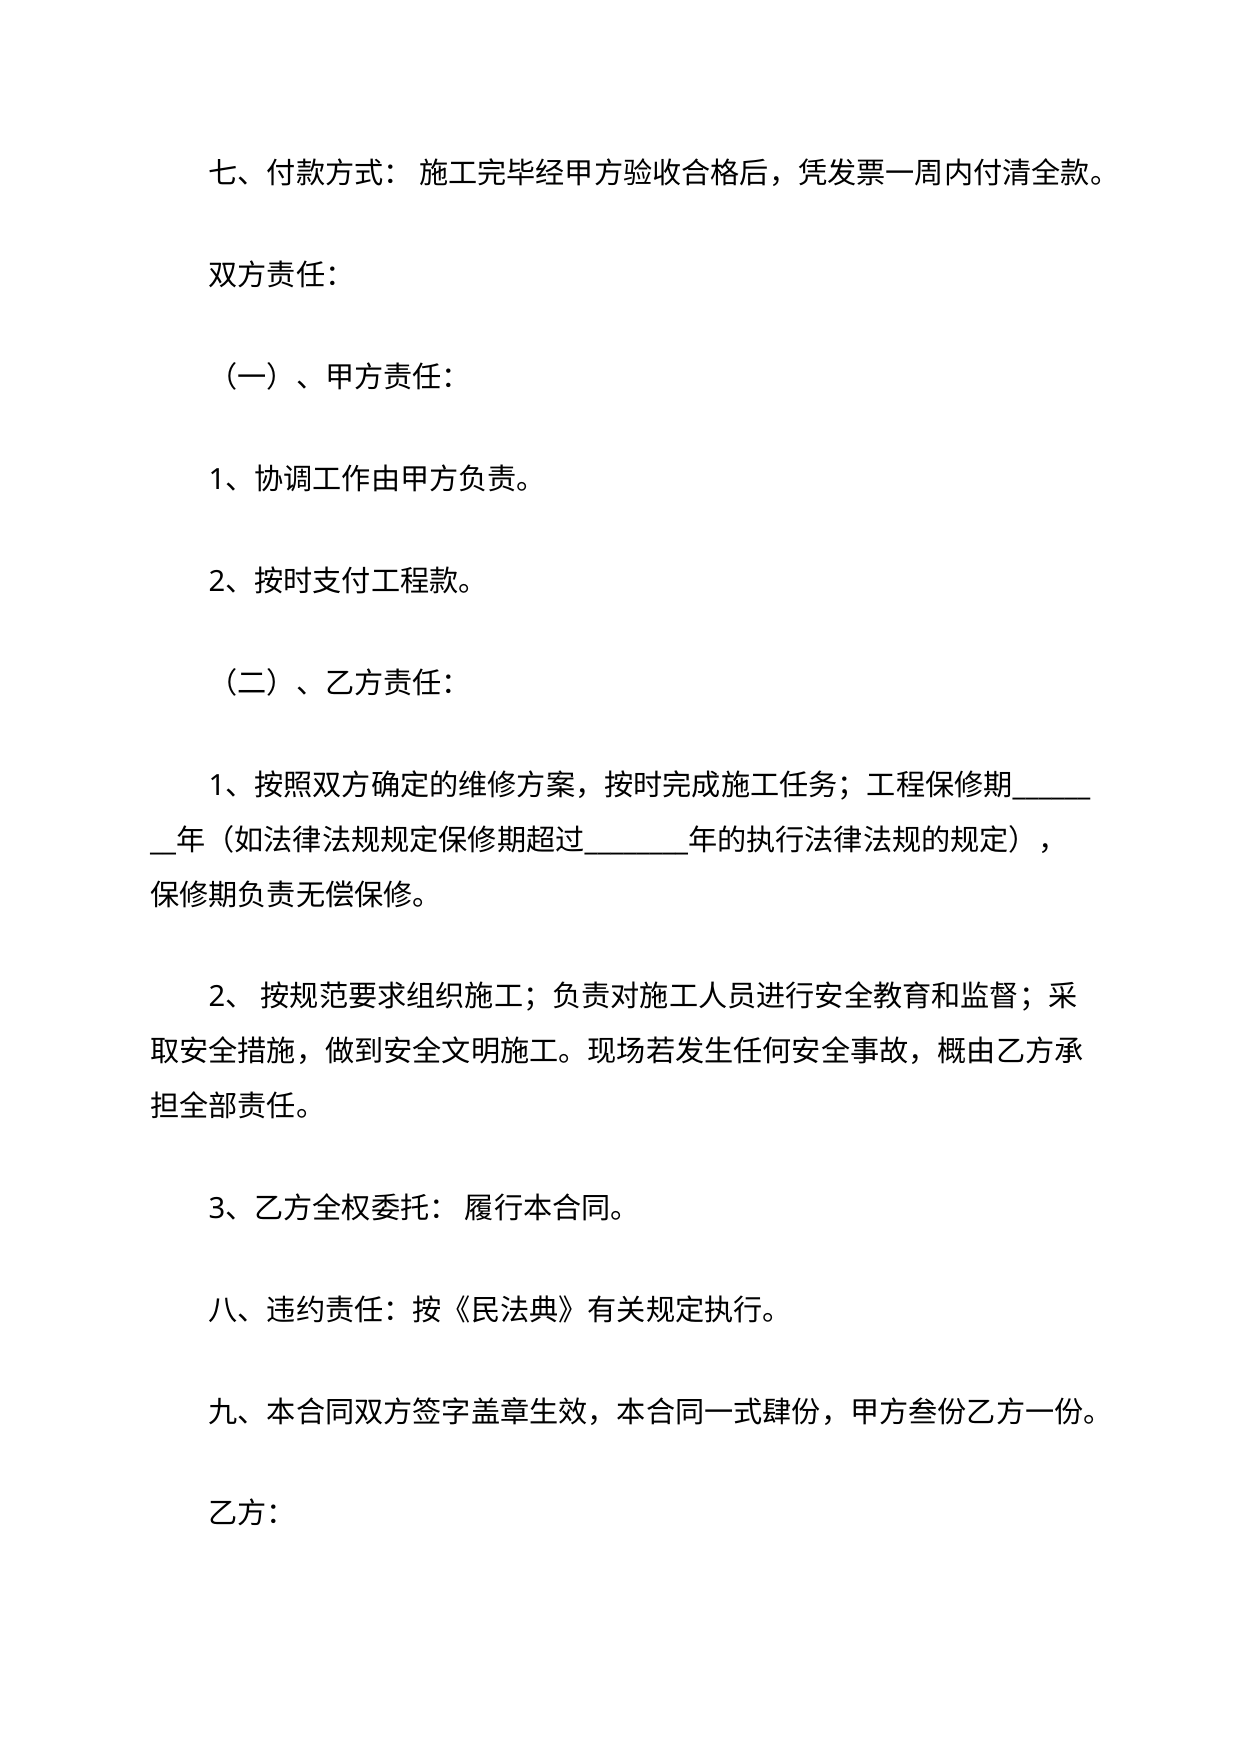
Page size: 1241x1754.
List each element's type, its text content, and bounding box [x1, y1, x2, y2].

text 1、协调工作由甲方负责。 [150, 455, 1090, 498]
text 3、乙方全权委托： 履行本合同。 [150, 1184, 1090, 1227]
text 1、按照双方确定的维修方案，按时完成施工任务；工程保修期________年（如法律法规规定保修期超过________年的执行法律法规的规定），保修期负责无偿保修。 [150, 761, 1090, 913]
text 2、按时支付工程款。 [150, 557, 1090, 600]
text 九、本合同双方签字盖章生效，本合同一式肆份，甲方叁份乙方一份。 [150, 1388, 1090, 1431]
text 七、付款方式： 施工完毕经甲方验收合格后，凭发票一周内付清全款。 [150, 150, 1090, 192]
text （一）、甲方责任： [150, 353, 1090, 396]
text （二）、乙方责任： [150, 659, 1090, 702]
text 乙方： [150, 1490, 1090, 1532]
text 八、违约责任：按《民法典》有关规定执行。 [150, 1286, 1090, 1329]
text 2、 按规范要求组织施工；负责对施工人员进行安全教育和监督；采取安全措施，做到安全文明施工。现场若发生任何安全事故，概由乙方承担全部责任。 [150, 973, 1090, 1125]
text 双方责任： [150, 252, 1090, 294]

__ASSIGNMENT__. Exactly as they stand, set down all of the entries above, minus every picture.

__SOLUTION TO THIS PROBLEM__.
Page size: 1241x1754.
List each element's type, its text content, and bounding box [x1, y1, x2, y2].

text 1、协调工作由甲方负责。 [150, 455, 1090, 498]
text 3、乙方全权委托： 履行本合同。 [150, 1184, 1090, 1227]
text 1、按照双方确定的维修方案，按时完成施工任务；工程保修期________年（如法律法规规定保修期超过________年的执行法律法规的规定），保修期负责无偿保修。 [150, 761, 1090, 913]
text 2、按时支付工程款。 [150, 557, 1090, 600]
text 九、本合同双方签字盖章生效，本合同一式肆份，甲方叁份乙方一份。 [150, 1388, 1090, 1431]
text 七、付款方式： 施工完毕经甲方验收合格后，凭发票一周内付清全款。 [150, 150, 1090, 192]
text （一）、甲方责任： [150, 353, 1090, 396]
text （二）、乙方责任： [150, 659, 1090, 702]
text 乙方： [150, 1490, 1090, 1532]
text 八、违约责任：按《民法典》有关规定执行。 [150, 1286, 1090, 1329]
text 2、 按规范要求组织施工；负责对施工人员进行安全教育和监督；采取安全措施，做到安全文明施工。现场若发生任何安全事故，概由乙方承担全部责任。 [150, 973, 1090, 1125]
text 双方责任： [150, 252, 1090, 294]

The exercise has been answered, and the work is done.